Aussie software used for billion dollar funds management

Aussie software trawls commodity markets

Australian-based commodity future advisors Global Commodities has rolled out Aussie designed software to automatically manage customer investment funds without the need to hire more staff.

Global Commodities monitors 22 markets broken up into four commodities and specifically needed an application to interrogate data relating to commodity exchanges and determine if various prices show value and are a worthy investment.

In 2005 Global Commodities approached local development firm Groundhog to build an application to manage funds in excess of $1 billion so the company did not need to hire more staff.

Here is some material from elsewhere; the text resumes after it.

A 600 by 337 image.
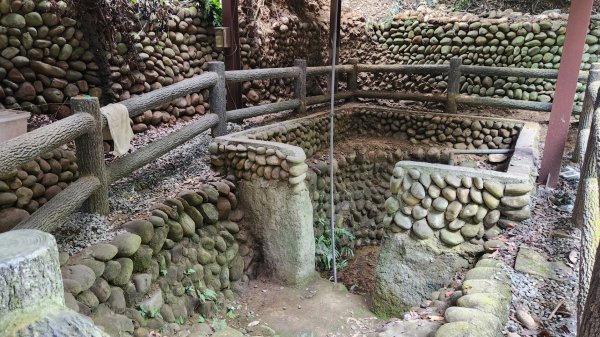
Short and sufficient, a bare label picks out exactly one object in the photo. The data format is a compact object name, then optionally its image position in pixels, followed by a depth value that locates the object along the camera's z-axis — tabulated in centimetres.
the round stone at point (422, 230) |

The software, called Commager, had to be specifically designed to eliminate the risk associated with only one person within Global Commodities knowing how to use it, and one developer knowing how it was built.

Global Commodities CEO Greg Smith said essentially they wanted a robust, bullet proof application that does not need a team of people to extract information from it.

"Commager assists us in two ways; firstly it eliminates "key man risk" - the dependence on a specialist employee - because any member of our staff can run the application, and also it means we don't need a large workforce to manage the capital as we currently have a team of five experienced people," Smith said.

"Most boutique fund managers employ an in-house programmer which can be to their detriment, as they are dependent on usually one person and also I have found they would not deliver on time or worse not build what was required.

"Groundhog, however, had a team work on our project which neutralizes the risk associated with having one person and they documented clearly each stage of the build process, so we could monitor and comment as the project progressed."

Commager works by trawling commodity sectors such as Hydrocarbons and energy, grains, metals and soft commodities like sugar, coffee or cotton.

The commodity investments are benchmarked against the Goldman Sachs Commodity Index (24 commodities from all commodity sectors) and the Commodity Research Bureau (CRB Index 19 commodity future prices).